A ambivalência que favorecia o governismo petista passa a ser venenosa. As concessões às oligarquias não capitalizam o governo, já que contrastam com o discurso cada vez mais à esquerda da base. O PT-movimento alastra-se em bolha para uma fração maior da sociedade ao longo de 12 anos, mas torna-se impermeável ao centro pelo identitarismo de esquerda. Isso permite aos setores mais conservadores se aproximarem do centro, usando o discurso trivial contra a corrupção como motor de indignação. Por outro lado, o PT-movimento se vê cada vez mais paralisado diante de ações governamentais que, na prática, representam decisões conservadoras a desmentir a militância. Está constituída a estratégia que irá enterrar o PT na crise política: concede-se cada vez mais às oligarquias sem capitalizar e, ao mesmo tempo, radicaliza-se à esquerda o discurso sem que leve à ação, dadas as contradições com as práticas concretas do governo. A esquerda, dividida entre apoio crítico e oposição, paralisa-se para defender o indefensável e perde as ruas e a maioria para a direita. Se a fração movimento é usada para sustentar uma base fiel que, apesar de tudo, segue apoiando o partido, ela também serve para que a direita nunca normalize o PT como uma entre outras forças institucionais. Assim, o partido perde dos dois lados: não consegue sustentar a fração movimento pela contradição entre discurso e ação e nem a fração partido da ordem porque, na sua fragilidade, os setores oportunistas que haviam se aliado deixam-no naufragar sozinho, abandonando o barco. Numa estratégia autoimune, destruiu-se por dentro, fortalecendo as oligarquias e movimentos neoconservadores enquanto enfraquecia as políticas de esquerda.

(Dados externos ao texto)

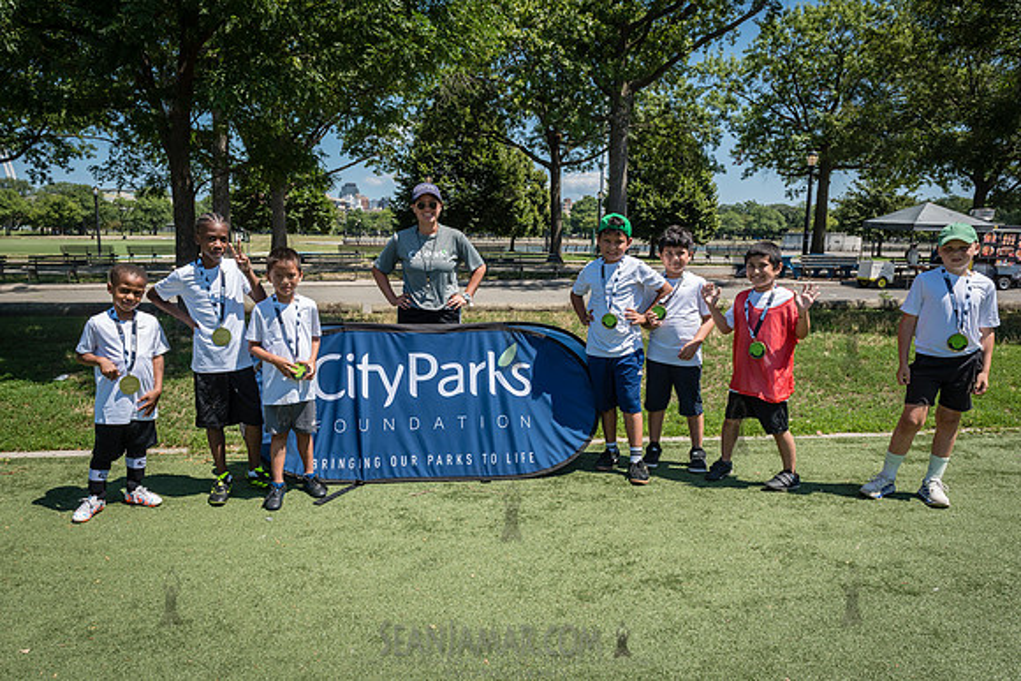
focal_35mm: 26
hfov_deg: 69.9
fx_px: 730
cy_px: 342
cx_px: 490
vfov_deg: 50.0
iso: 200
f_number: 7.1
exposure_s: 1/500
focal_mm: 24
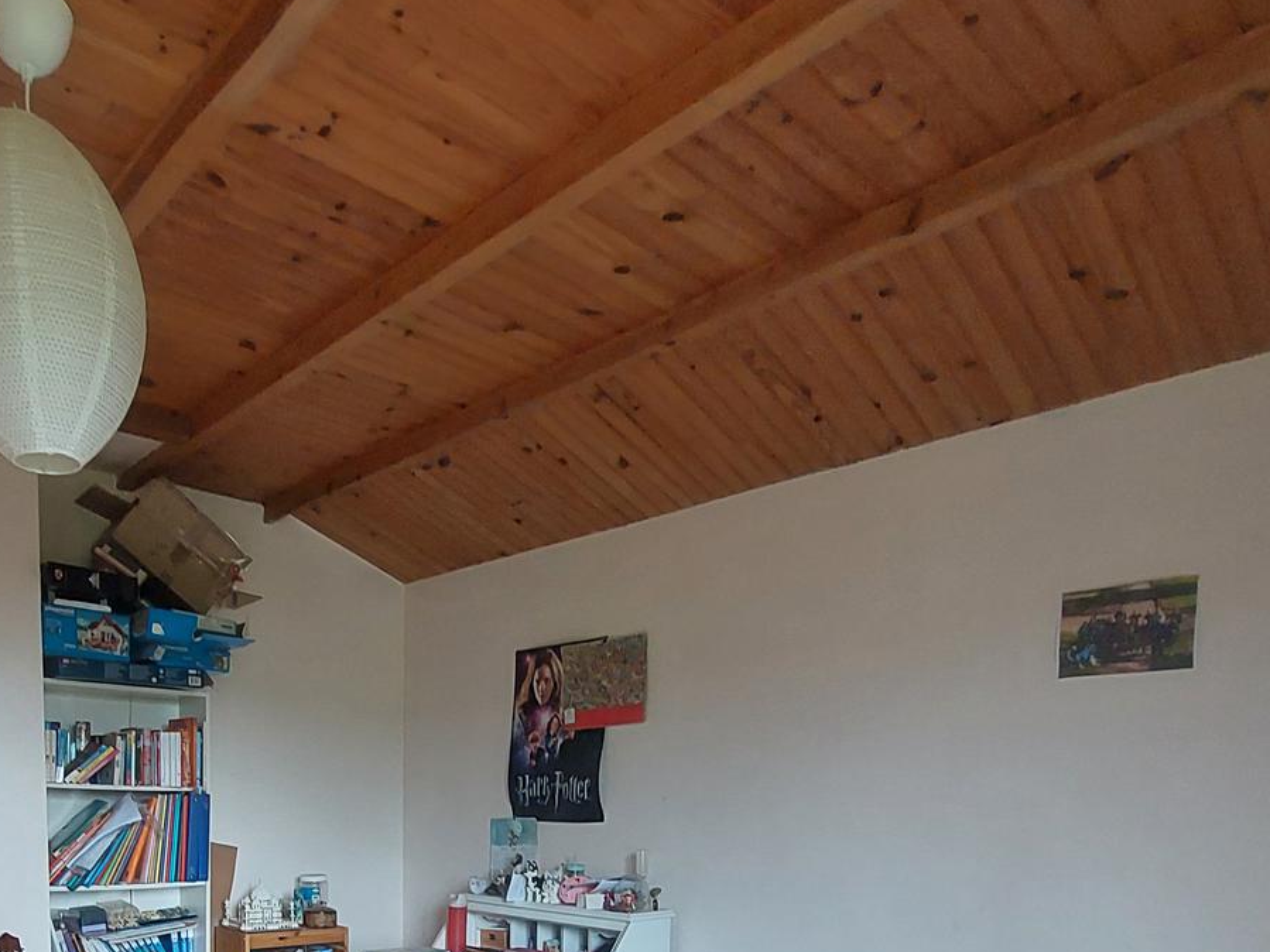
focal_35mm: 25
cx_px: 456
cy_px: 893
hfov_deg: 68.0
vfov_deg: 47.9
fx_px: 917
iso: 160
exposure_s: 1/50
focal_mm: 1.74
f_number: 2.2
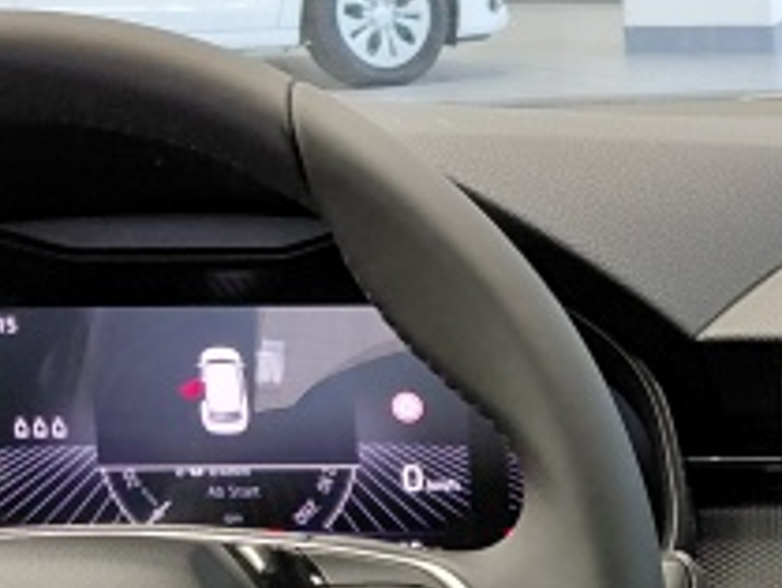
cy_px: 665
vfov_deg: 11.9
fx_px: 2758
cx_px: 1111
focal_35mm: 122
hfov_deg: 15.1
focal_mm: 4.69
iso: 320
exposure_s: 1/50.1
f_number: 1.8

Essa indefinição perpetua-se hoje em dia. Enquanto a militância-movimento associa o impeachment a um golpe de estado, a alta cúpula já reorganiza os planos políticos partidários, tanto suavizando a expressão quanto definindo uma estratégia que suporta aliança com os golpistas, tornando difícil que a narrativa seja levada a sério. Diante dessa fissura, a esquerda segue paralisada. O PT está mais próximo do burocratizado PSOE que do Podemos, embora queira ocupar o espaço de ambos – simultânea e contraditoriamente -- na política nacional. Em um momento de ampla deslegitimação do sistema político, nada é proposto senão o engajamento em uma polarização artificial que pouco condiz com a forma concreta como se davam as decisões governamentais. O dissenso político é reduzido ao emblema identitário sem conteúdo.

Resta a resistência da esquerda autonomista, surgida em 2013, que luta em ocupações e estratégias micropolíticas que possam romper com o instituído. Enquanto o PT continuar marcado por essa ambivalência, ele estará ocupando o espaço pelos dois lados, inibindo a formação de novos blocos políticos institucionalizados e aumentando a ilegitimidade do sistema político diante das ruas. Para ressurgir, a esquerda brasileira precisará fazer o luto do ciclo da Nova República e reposicionar estratégia e programa em novas bases, rompendo com os arranjos que o PT ajudou a consolidar nos últimos 15 anos. A ruptura com velhos símbolos demanda a coragem da verdade. Esse é o desafio da esquerda autonomista que hoje é uma força potente no cenário nacional, mas contempla os mesmos dilemas e perplexidades debatidos no resto do mundo.